韓国人男性たちのリアル
この映画は女性の主人公を設定していますが、実は男性たちがキーパーソンになっています。彼らは韓国社会の厳しい現実を象徴しています。
一人は、ケナの彼氏であるジミョン(キム・ウギョム)。ジミョンは記者になることを目指し、就職活動をしているという設定です。ジミョンは礼儀正しく、偉そうなところがなく、定めた目標に向かって頑張っている。責任感があり、ケナにとっても優しい彼氏でした。
でも、ジミョンはケナのニュージーランド行きに強く反対しました。「韓国も悪くない国だよ。一人当たりのGDPは世界の20位以内だ」とケナに説教しますが、ケナは聞く耳を持ちません。
ケナとジミョンは大学1年生の頃から付き合い、兵役期間を待ち、会社員になってからも付き合い続けていましたが、ニュージーランドに行くため別れることにします。卒業を引き延ばし就職浪人をしているジミョンとは心理的な距離が離れていったのも事実です。ケナはジミョンを韓国に置いて、ニュージーランド行きを決断しました。
ジミョンはその後、記者となりました。

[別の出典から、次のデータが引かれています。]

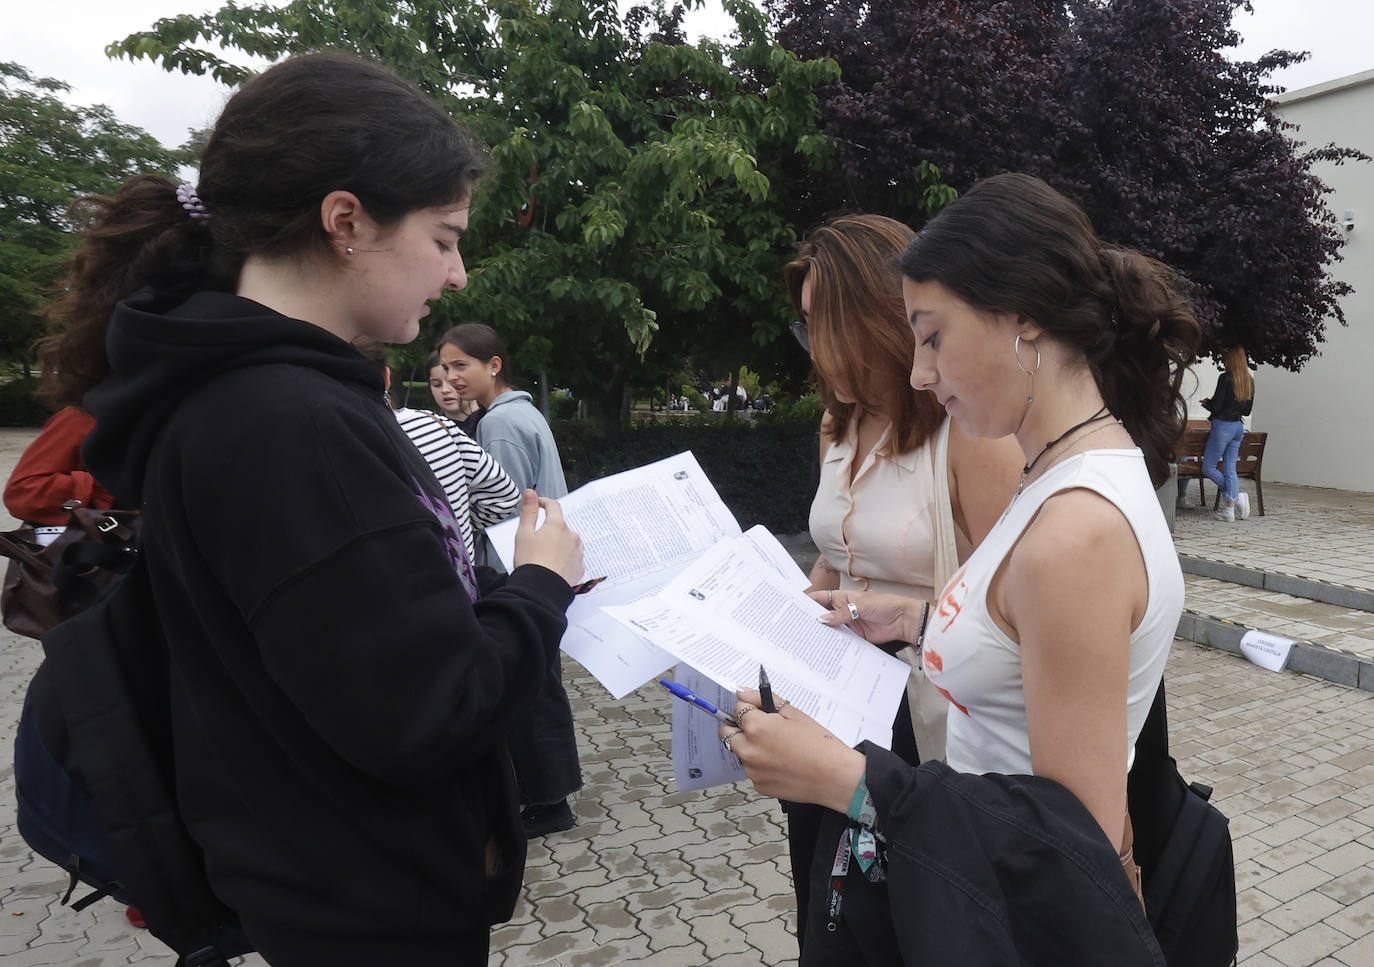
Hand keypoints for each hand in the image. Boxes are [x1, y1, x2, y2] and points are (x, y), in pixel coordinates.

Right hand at [512, 490, 583, 585]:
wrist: (541, 590)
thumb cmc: (530, 561)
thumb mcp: (523, 534)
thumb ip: (528, 511)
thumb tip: (531, 493)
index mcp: (557, 525)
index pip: (553, 506)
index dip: (543, 502)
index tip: (536, 504)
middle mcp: (572, 536)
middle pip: (560, 525)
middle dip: (549, 529)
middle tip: (535, 540)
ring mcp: (578, 552)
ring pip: (568, 541)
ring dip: (559, 543)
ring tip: (544, 555)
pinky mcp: (579, 567)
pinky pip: (572, 557)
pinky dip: (564, 557)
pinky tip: (554, 565)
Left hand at [719, 689, 865, 812]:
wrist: (834, 776)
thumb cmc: (819, 744)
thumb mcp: (793, 713)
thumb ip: (763, 700)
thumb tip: (743, 693)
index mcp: (756, 728)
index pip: (737, 708)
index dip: (749, 708)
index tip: (759, 711)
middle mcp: (748, 750)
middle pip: (727, 732)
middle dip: (739, 727)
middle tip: (760, 729)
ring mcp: (752, 770)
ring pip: (740, 752)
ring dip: (750, 747)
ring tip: (778, 749)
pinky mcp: (759, 785)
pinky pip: (752, 770)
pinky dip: (761, 765)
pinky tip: (781, 763)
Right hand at [806, 589, 922, 644]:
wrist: (902, 620)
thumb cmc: (884, 605)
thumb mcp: (861, 606)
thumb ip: (841, 614)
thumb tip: (822, 619)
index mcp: (842, 598)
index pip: (821, 598)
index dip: (808, 601)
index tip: (795, 606)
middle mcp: (843, 611)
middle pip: (823, 615)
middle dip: (812, 620)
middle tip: (798, 626)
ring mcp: (848, 624)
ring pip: (830, 629)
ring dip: (822, 633)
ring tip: (808, 638)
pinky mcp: (855, 636)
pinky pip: (841, 640)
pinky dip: (834, 643)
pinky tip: (825, 647)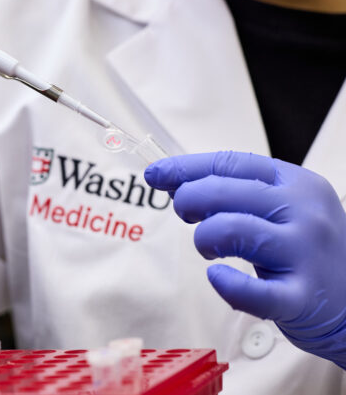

ケナが一度韓国に帰ってきたとき、二人は再会しますが、ジミョンは記者の激務に耐えていることが分かります。夜遅くに帰ってきて、朝は5時に起きて会社に向かう。冷蔵庫の中は空っぽ。まさに記者を絵に描いたような生活ですね。
もう一人は、留学先で出会ったジェイン(チュ・ジョンヒョク)。ケナよりは1歳年下ですが、人懐っこい性格でため口を使ってきます。一見すると馬鹿っぽく見える(ケナ自身がそう思っている)のですが、実は人知れず苦労していて、孤独感も抱えている。当初はケナと同じように会計士になろうと大学院に通っていましたが、勉強が肌に合わず、別の仕事を目指すようになります。
ジェインを演じた俳優のチュ・ジョンヒョク自身がニュージーランドに6年間留学した経験があり、当時の生活経験を演技に生かしたといいます。単純ではない役柄を非常に繊細に演じられていて、チュ・ジョンヒョクの高い実力を感じました。ケナとジェインが心を通わせるシーンは感動的な場面となっています。